- **WORK ORDER**
Reproduce the text of all the entries below word for word, omitting the pictures.

(RECORDS TO PROCESS begins)

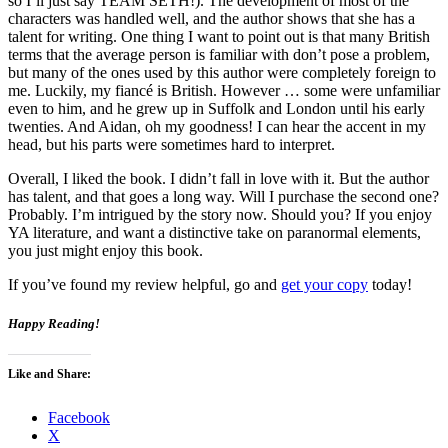
so I’ll just say TEAM SETH!). The development of most of the
characters was handled well, and the author shows that she has a
talent for writing. One thing I want to point out is that many British
terms that the average person is familiar with don’t pose a problem,
but many of the ones used by this author were completely foreign to
me. Luckily, my fiancé is British. However … some were unfamiliar
even to him, and he grew up in Suffolk and London until his early
twenties. And Aidan, oh my goodness! I can hear the accent in my
head, but his parts were sometimes hard to interpret.
Overall, I liked the book. I didn’t fall in love with it. But the author
has talent, and that goes a long way. Will I purchase the second one?
Probably. I’m intrigued by the story now. Should you? If you enjoy
YA literature, and want a distinctive take on paranormal elements,
you just might enjoy this book.
If you’ve found my review helpful, go and
get your copy
today!
Happy Reading!
Like and Share:
Facebook
X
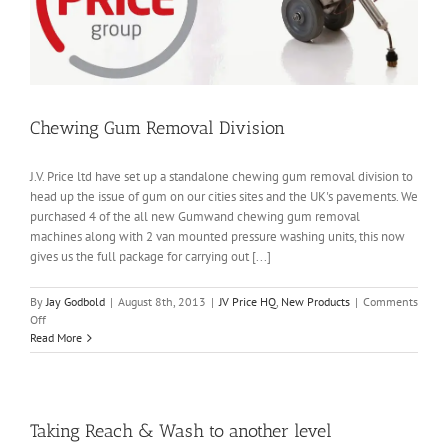
Chewing Gum Removal Division
J.V. Price ltd have set up a standalone chewing gum removal division to
head up the issue of gum on our cities sites and the UK's pavements. We
purchased 4 of the all new Gumwand chewing gum removal
machines along with 2 van mounted pressure washing units, this now
gives us the full package for carrying out [...]
By
Jay Godbold
|
August 8th, 2013
|
JV Price HQ
,
New Products
|
Comments
on
Off
Chewing
Read More
Gum
Removal
Division
Taking Reach & Wash to another level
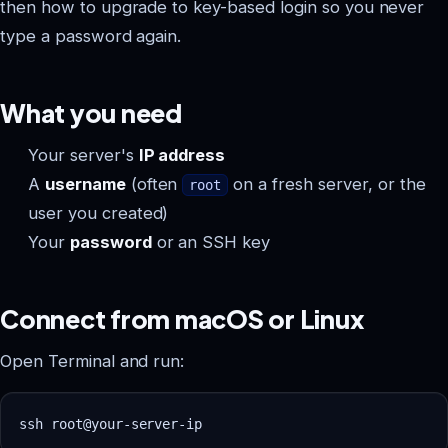
then how to upgrade to key-based login so you never
type a password again.
What you need
Your server's
IP address
A
username
(often
on a fresh server, or the
root
user you created)
Your
password
or an SSH key
Connect from macOS or Linux
Open Terminal and run:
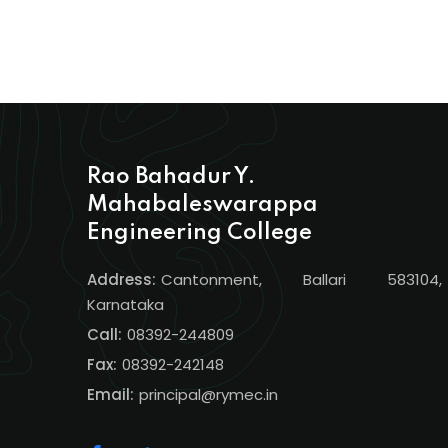
Rao Bahadur Y.
Mahabaleswarappa
Engineering College
Address:
Cantonment, Ballari 583104,
Karnataka
Call:
08392-244809
Fax:
08392-242148
Email:
principal@rymec.in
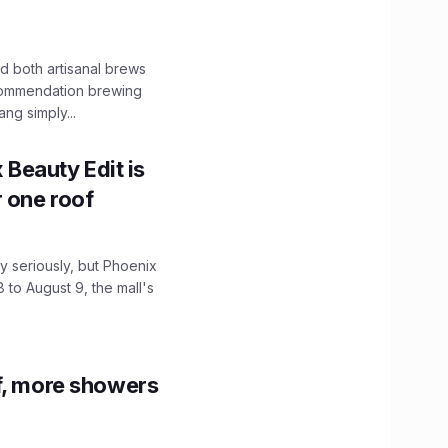
 both artisanal brews
ecommendation brewing
ng simply...
x Beauty Edit is
r one roof
 seriously, but Phoenix
 to August 9, the mall's
f, more showers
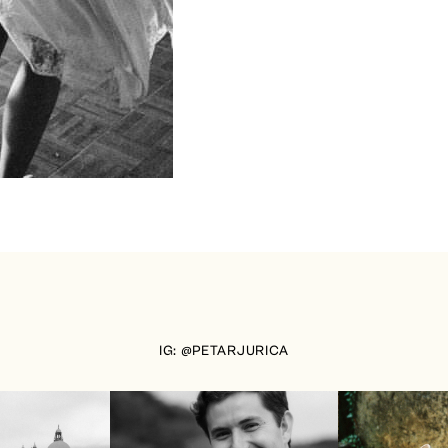
IG: @PETARJURICA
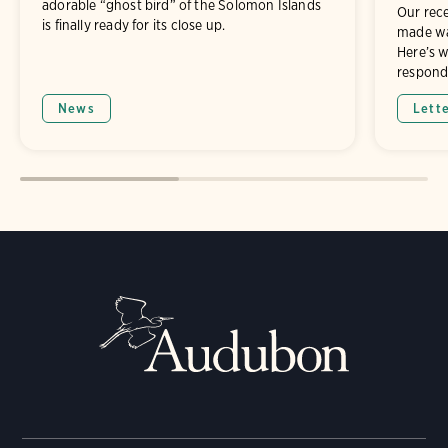
adorable “ghost bird” of the Solomon Islands
Our rece
is finally ready for its close up.
made wa
Here’s 
respond
News
Lett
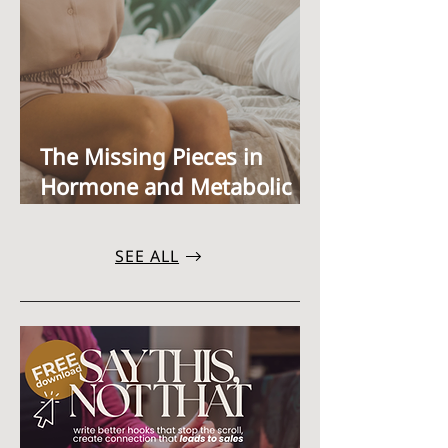
The Missing Pieces in
Hormone and Metabolic
Health: Estrogen
Clearance,Xenoestrogens,
SEE ALL
and Bioidentical HRT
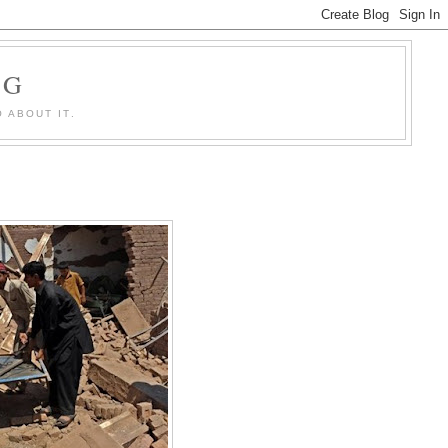
OG
 ABOUT IT.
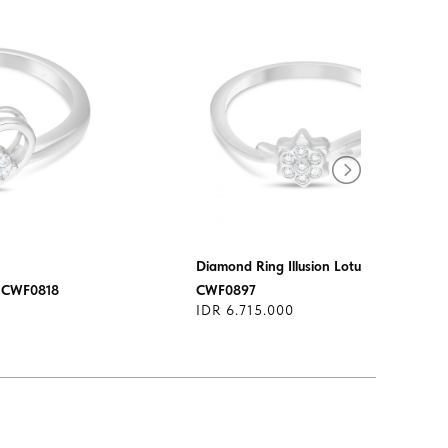
Diamond Ring Illusion Lotus
e CWF0818
CWF0897
IDR 6.715.000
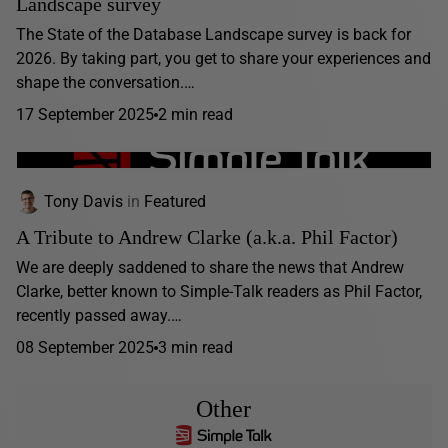
Landscape survey
The State of the Database Landscape survey is back for
2026. By taking part, you get to share your experiences and
shape the conversation.…
17 September 2025
2 min read
Tony Davis
in
Featured
A Tribute to Andrew Clarke (a.k.a. Phil Factor)
We are deeply saddened to share the news that Andrew
Clarke, better known to Simple-Talk readers as Phil Factor,
recently passed away.…
08 September 2025
3 min read
Other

(RECORDS TO PROCESS ends)

- **ANSWER TO THIS PROBLEM**
so I’ll just say TEAM SETH!). The development of most of the
characters was handled well, and the author shows that she has a
talent for writing. One thing I want to point out is that many British
terms that the average person is familiar with don’t pose a problem,
but many of the ones used by this author were completely foreign to
me. Luckily, my fiancé is British. However … some were unfamiliar
even to him, and he grew up in Suffolk and London until his early
twenties. And Aidan, oh my goodness! I can hear the accent in my
head, but his parts were sometimes hard to interpret.
Overall, I liked the book. I didn’t fall in love with it. But the author
has talent, and that goes a long way. Will I purchase the second one?
Probably. I’m intrigued by the story now. Should you? If you enjoy
YA literature, and want a distinctive take on paranormal elements,
you just might enjoy this book.
If you’ve found my review helpful, go and
get your copy
today!
Happy Reading!
Like and Share:
Facebook
X
Chewing Gum Removal Division
J.V. Price ltd have set up a standalone chewing gum removal division to
head up the issue of gum on our cities sites and the UK's pavements. We
purchased 4 of the all new Gumwand chewing gum removal
machines along with 2 van mounted pressure washing units, this now
gives us the full package for carrying out [...]
By
Jay Godbold
|
August 8th, 2013
|
JV Price HQ
,
New Products
|
Comments
on
Off
Chewing
Read More
Gum
Removal
Division
Taking Reach & Wash to another level
then how to upgrade to key-based login so you never
type a password again.
What you need
Your server's
IP address
A
username
(often
on a fresh server, or the
root
user you created)
Your
password
or an SSH key
Connect from macOS or Linux
Open Terminal and run:
Rao Bahadur Y.
Mahabaleswarappa
Engineering College
Address:
Cantonment, Ballari 583104,
Karnataka
Call:
08392-244809
Fax:
08392-242148
Email:
principal@rymec.in
 both artisanal brews
ecommendation brewing
ng simply...
x Beauty Edit is
r one roof
 seriously, but Phoenix
 to August 9, the mall's
f, more showers
IG: @PETARJURICA
adorable “ghost bird” of the Solomon Islands
Our rece
is finally ready for its close up.
made wa
Here’s 
respond
News
Lett
The Missing Pieces in
Hormone and Metabolic
Health: Estrogen
Clearance,Xenoestrogens,
SEE ALL
and Bioidentical HRT
OG
 ABOUT IT.
Diamond Ring Illusion Lotus
e CWF0818
CWF0897
IDR 6.715.000
Landscape survey
The State of the Database Landscape survey is back for
2026. By taking part, you get to share your experiences and
shape the conversation.…
17 September 2025
2 min read
Tony Davis
in
Featured
A Tribute to Andrew Clarke (a.k.a. Phil Factor)
We are deeply saddened to share the news that Andrew
Clarke, better known to Simple-Talk readers as Phil Factor,
recently passed away.…
08 September 2025
3 min read
Other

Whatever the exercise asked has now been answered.